The higher tax rates are slated to decrease in January 2015. The personal income tax is required to decrease to 3.75 percent from 5 percent and the corporate rate is required to decrease to 5.25 percent from 7 percent.
Recent revenue projections by the Commission on Government Forecasting and Accountability show that between fiscal year 2011 (the year the tax hike was implemented) and fiscal year 2015 (the year the tax hike is required to partially sunset), the tax hike will have generated a total of more than $31 billion in new revenue for the state. Yet the state still has a backlog of $7.6 billion and one of the nation’s highest unemployment rates, according to the Illinois Policy Institute, a nonpartisan research organization that is against a graduated tax. The institute favors fixing the state’s financial crisis without increasing taxes or borrowing and releases a plan each spring, Director of Media Relations Diana Rickert said.

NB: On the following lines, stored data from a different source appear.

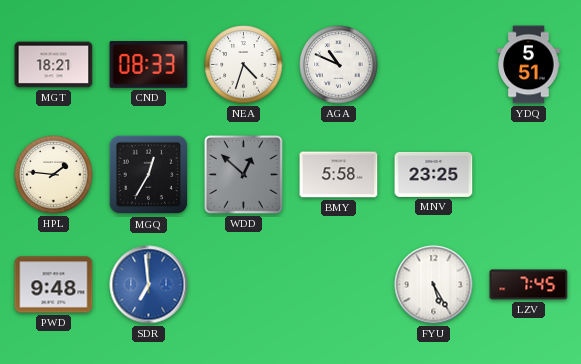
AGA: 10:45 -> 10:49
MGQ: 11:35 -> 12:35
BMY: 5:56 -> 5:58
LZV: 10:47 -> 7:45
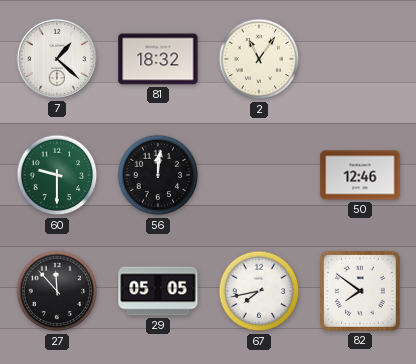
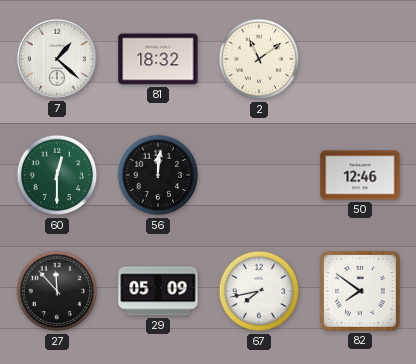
2: 11:06 -> 11:09
60: 9:30 -> 12:30
29: 05:05 -> 05:09
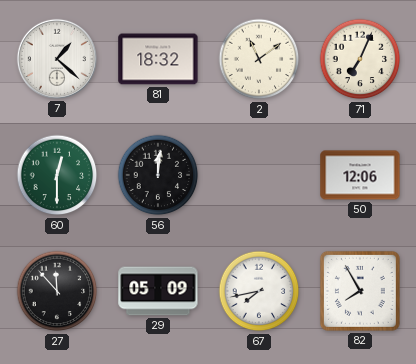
71: none -> 7:04
50: 12:46 -> 12:06
82: 7:51 -> 7:55
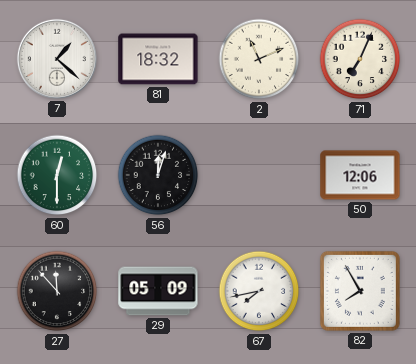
2: 11:09 -> 11:11
56: 12:01 -> 12:03
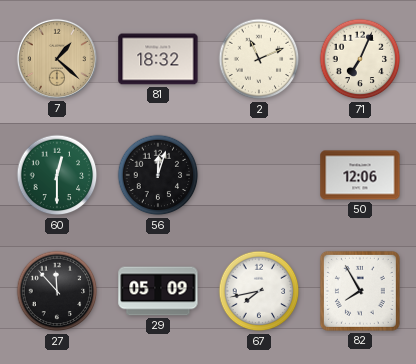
7 dial: white -> champagne
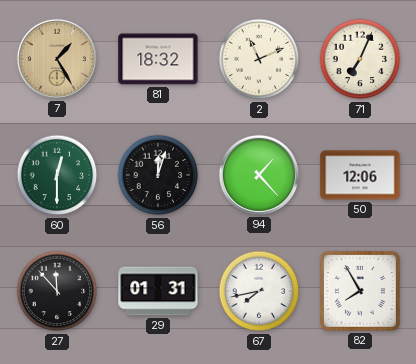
7: 1:22 -> 1:25
94: none -> 1:23
29: 05:09 -> 01:31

The institute said that under current Illinois law, the individual income tax rate will be 3.75 percent in 2015. Under the progressive tax-hike plan from Jakobsson, a higher 4 percent rate kicks in on any income of more than $18,000.
Her 5 percent tax rate applies to income earned after $36,000. When an Illinoisan earns more than $58,000, the Jakobsson tax rates jump to 6 percent, and again to 7 percent on income earned after $95,000 – nearly double the rate Illinoisans will pay in 2015.
Another progressive tax plan, developed by the union-funded Center for Tax and Budget Accountability, increases the tax rate for anyone who earns more than $5,000.
The top progressive tax rates vary in the states that have such a tax. In Georgia, the top tax rate of 6 percent is applied to all income earned above $7,000. In Idaho, the top rate of 7.4 percent kicks in at $10,350. And in Maine, the top rate of 6.84 percent starts at $20,900.